Prices for everyday household purchases decreased 0.02% in March following a 0.19% increase in February and a 0.33% decrease in January. Numerator’s March 2026 Consumer Goods Price Index (CGPI) features an advance read on inflation trends across everyday consumer goods, with expanded breakouts by income level, generation and U.S. census region.

Additional key findings from Numerator’s March CGPI included:

  • Low-income and Gen Z consumers experience higher levels of inflation for everyday household goods. Prices have increased 33.5% and 35.4%, respectively, for those groups since January 2018 versus the 31.6% national average.
  • Regionally, consumers in the South census region have experienced higher levels of inflation since 2018, while the Midwest has seen higher month-over-month inflation in recent months.

“March’s data reinforces that the path back to price stability will remain uneven,” said Paul Stanley, senior economist at Numerator. “While cooling inflation is welcome news, escalating tensions in the Middle East pose a renewed risk, with rising costs across supply chains that could put upward pressure on prices in the months ahead. That uncertainty is showing up differently across households: according to our March sentiment data, lower-income consumers remain focused on rising prices, while higher-income households are more concerned about global conflicts that could shape inflation in the months ahead.”

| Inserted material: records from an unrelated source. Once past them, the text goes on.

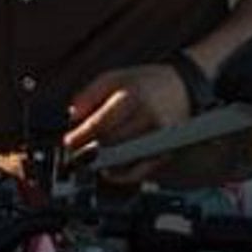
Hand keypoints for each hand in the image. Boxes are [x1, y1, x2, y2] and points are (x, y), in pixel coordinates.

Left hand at [63, 64, 192, 172]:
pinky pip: (139, 172)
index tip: (69, 142)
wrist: (181, 90)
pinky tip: (109, 170)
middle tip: (76, 151)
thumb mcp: (114, 77)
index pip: (100, 124)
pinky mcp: (165, 152)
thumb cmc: (145, 84)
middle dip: (89, 149)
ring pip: (122, 159)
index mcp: (133, 96)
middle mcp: (148, 118)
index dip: (80, 136)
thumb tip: (73, 115)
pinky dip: (120, 175)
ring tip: (91, 158)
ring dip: (102, 162)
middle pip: (110, 143)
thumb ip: (90, 93)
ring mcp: (158, 138)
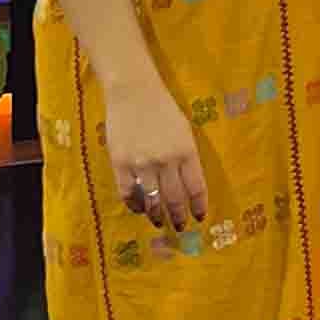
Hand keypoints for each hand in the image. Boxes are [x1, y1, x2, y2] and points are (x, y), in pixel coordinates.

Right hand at [104, 70, 206, 231]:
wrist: (134, 92)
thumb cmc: (163, 109)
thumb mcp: (184, 131)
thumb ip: (187, 157)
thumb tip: (187, 185)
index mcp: (187, 151)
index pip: (196, 187)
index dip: (198, 205)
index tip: (199, 217)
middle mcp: (166, 160)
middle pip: (174, 198)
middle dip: (178, 216)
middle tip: (180, 226)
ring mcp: (142, 163)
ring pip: (152, 200)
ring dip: (157, 215)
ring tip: (159, 222)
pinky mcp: (121, 163)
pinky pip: (128, 192)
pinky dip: (135, 204)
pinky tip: (139, 208)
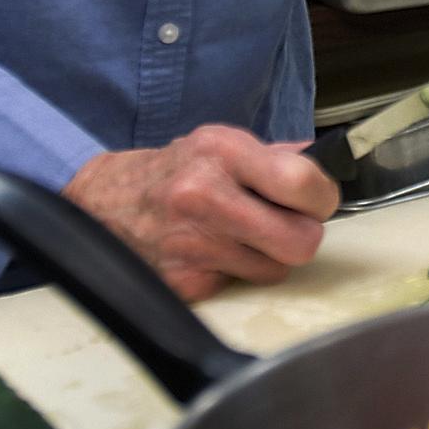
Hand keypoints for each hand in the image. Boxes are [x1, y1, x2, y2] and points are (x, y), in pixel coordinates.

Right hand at [64, 125, 337, 302]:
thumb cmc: (171, 171)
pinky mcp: (185, 282)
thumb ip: (275, 156)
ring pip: (277, 270)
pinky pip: (241, 285)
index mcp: (222, 154)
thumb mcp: (220, 143)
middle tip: (289, 224)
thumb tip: (325, 167)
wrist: (103, 204)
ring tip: (245, 235)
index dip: (322, 197)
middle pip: (301, 241)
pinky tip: (215, 252)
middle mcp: (205, 198)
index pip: (304, 183)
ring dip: (271, 256)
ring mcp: (193, 245)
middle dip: (304, 234)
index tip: (316, 200)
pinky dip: (237, 272)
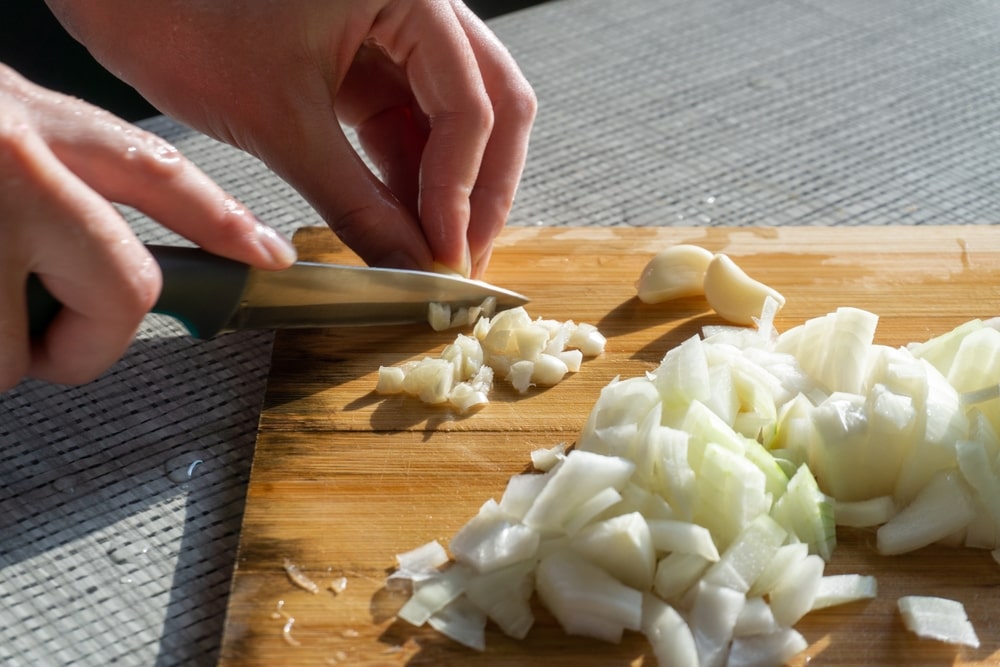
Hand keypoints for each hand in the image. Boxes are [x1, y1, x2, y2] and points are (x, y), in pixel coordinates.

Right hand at [0, 64, 295, 389]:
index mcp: (33, 127)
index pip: (159, 175)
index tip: (267, 258)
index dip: (222, 223)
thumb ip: (58, 185)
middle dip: (85, 345)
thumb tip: (113, 276)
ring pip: (7, 358)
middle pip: (123, 296)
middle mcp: (10, 167)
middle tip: (46, 343)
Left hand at [47, 0, 536, 277]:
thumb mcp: (281, 123)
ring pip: (456, 118)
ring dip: (448, 188)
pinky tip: (403, 225)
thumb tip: (410, 268)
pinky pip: (409, 123)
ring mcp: (395, 31)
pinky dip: (409, 177)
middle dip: (479, 188)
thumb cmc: (180, 18)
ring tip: (433, 253)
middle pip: (490, 103)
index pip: (470, 104)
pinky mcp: (367, 59)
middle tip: (464, 258)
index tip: (448, 255)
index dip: (463, 190)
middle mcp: (417, 5)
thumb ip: (357, 202)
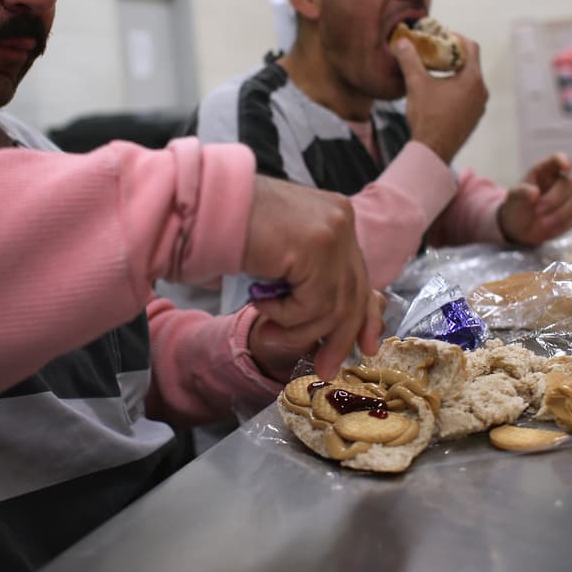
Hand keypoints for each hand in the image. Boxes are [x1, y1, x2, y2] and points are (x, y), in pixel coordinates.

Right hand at [241, 176, 384, 379]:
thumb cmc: (232, 227)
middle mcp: (341, 219)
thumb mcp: (284, 251)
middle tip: (327, 367)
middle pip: (354, 294)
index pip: (360, 275)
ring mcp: (332, 231)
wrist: (205, 204)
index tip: (366, 346)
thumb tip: (335, 319)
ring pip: (333, 307)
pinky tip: (259, 300)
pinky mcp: (316, 246)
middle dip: (339, 338)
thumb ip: (311, 273)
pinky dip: (284, 315)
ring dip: (298, 329)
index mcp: (336, 215)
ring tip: (269, 331)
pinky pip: (311, 304)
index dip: (367, 315)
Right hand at [393, 34, 486, 163]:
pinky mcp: (473, 119)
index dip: (456, 38)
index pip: (471, 47)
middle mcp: (481, 92)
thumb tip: (401, 42)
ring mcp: (479, 107)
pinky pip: (468, 97)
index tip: (441, 37)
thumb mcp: (416, 84)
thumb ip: (409, 60)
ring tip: (434, 73)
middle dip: (453, 56)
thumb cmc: (427, 117)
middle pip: (471, 64)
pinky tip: (438, 95)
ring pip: (469, 82)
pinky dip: (456, 90)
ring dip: (454, 74)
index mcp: (473, 79)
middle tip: (434, 54)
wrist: (432, 151)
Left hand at [497, 153, 571, 246]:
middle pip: (570, 184)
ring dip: (560, 214)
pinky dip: (566, 223)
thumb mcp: (513, 198)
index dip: (563, 160)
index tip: (566, 166)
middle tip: (536, 211)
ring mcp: (570, 196)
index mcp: (544, 171)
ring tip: (541, 222)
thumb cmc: (517, 206)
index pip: (557, 159)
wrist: (520, 228)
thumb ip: (521, 193)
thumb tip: (535, 193)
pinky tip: (552, 226)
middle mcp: (560, 180)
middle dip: (553, 200)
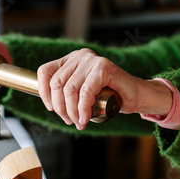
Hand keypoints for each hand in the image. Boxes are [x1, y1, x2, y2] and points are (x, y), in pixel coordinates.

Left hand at [37, 49, 172, 129]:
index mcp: (71, 59)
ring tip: (79, 122)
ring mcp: (92, 60)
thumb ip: (67, 92)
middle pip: (57, 83)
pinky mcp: (104, 67)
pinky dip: (83, 109)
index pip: (45, 71)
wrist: (136, 96)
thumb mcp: (82, 93)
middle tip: (70, 121)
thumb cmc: (110, 96)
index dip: (43, 92)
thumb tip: (49, 103)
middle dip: (60, 108)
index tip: (51, 108)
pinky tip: (85, 119)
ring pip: (70, 89)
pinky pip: (85, 92)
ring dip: (72, 111)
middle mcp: (80, 55)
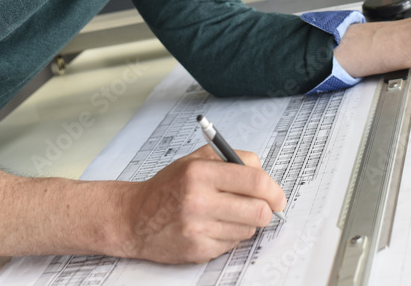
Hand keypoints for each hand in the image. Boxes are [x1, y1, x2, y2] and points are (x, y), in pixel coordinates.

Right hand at [121, 144, 285, 263]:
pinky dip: (230, 235)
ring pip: (249, 229)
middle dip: (267, 209)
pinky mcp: (197, 250)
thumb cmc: (167, 188)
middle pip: (258, 210)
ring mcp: (198, 228)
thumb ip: (232, 160)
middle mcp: (198, 200)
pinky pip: (233, 244)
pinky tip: (214, 226)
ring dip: (246, 222)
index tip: (277, 195)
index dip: (274, 189)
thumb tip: (264, 174)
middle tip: (263, 207)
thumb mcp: (195, 160)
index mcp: (200, 172)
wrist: (133, 218)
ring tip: (228, 213)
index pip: (255, 181)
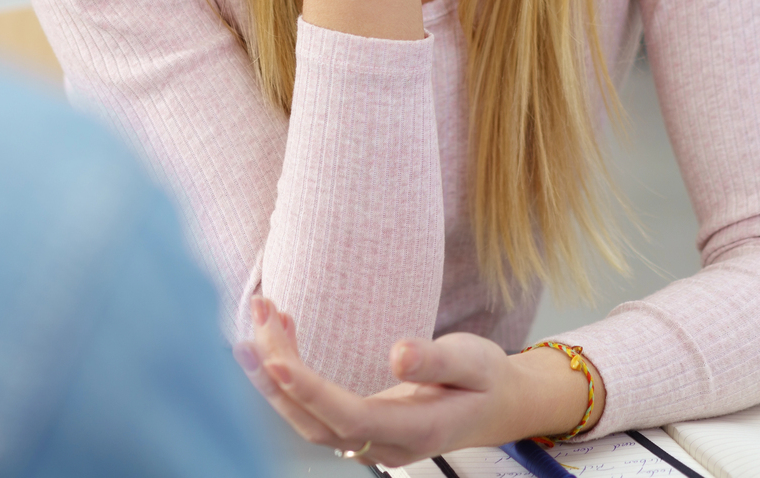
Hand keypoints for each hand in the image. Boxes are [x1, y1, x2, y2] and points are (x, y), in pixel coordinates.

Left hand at [231, 297, 602, 468]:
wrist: (498, 406)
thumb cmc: (486, 379)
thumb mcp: (473, 361)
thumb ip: (436, 361)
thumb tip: (398, 355)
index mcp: (416, 430)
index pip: (350, 418)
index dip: (310, 393)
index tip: (275, 360)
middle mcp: (387, 445)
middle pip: (316, 423)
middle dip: (278, 374)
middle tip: (260, 314)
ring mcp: (371, 442)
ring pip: (308, 421)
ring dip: (276, 374)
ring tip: (262, 317)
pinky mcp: (360, 428)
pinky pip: (315, 412)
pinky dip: (289, 377)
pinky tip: (283, 336)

In other recent economy news, February saw increased shopper spending before gasoline prices rose due to the attacks on Iran, according to The Associated Press.

Retail sales rose a better-than-expected 0.6% in February, from a revised 0.1% decline in January, the Commerce Department reported last week. “Retail analysts say it was a strong showing given that inflation has rattled American households, but that the war in Iran may have dented the psyche of consumers with spending on gasoline racing higher over the past five weeks,” the outlet wrote.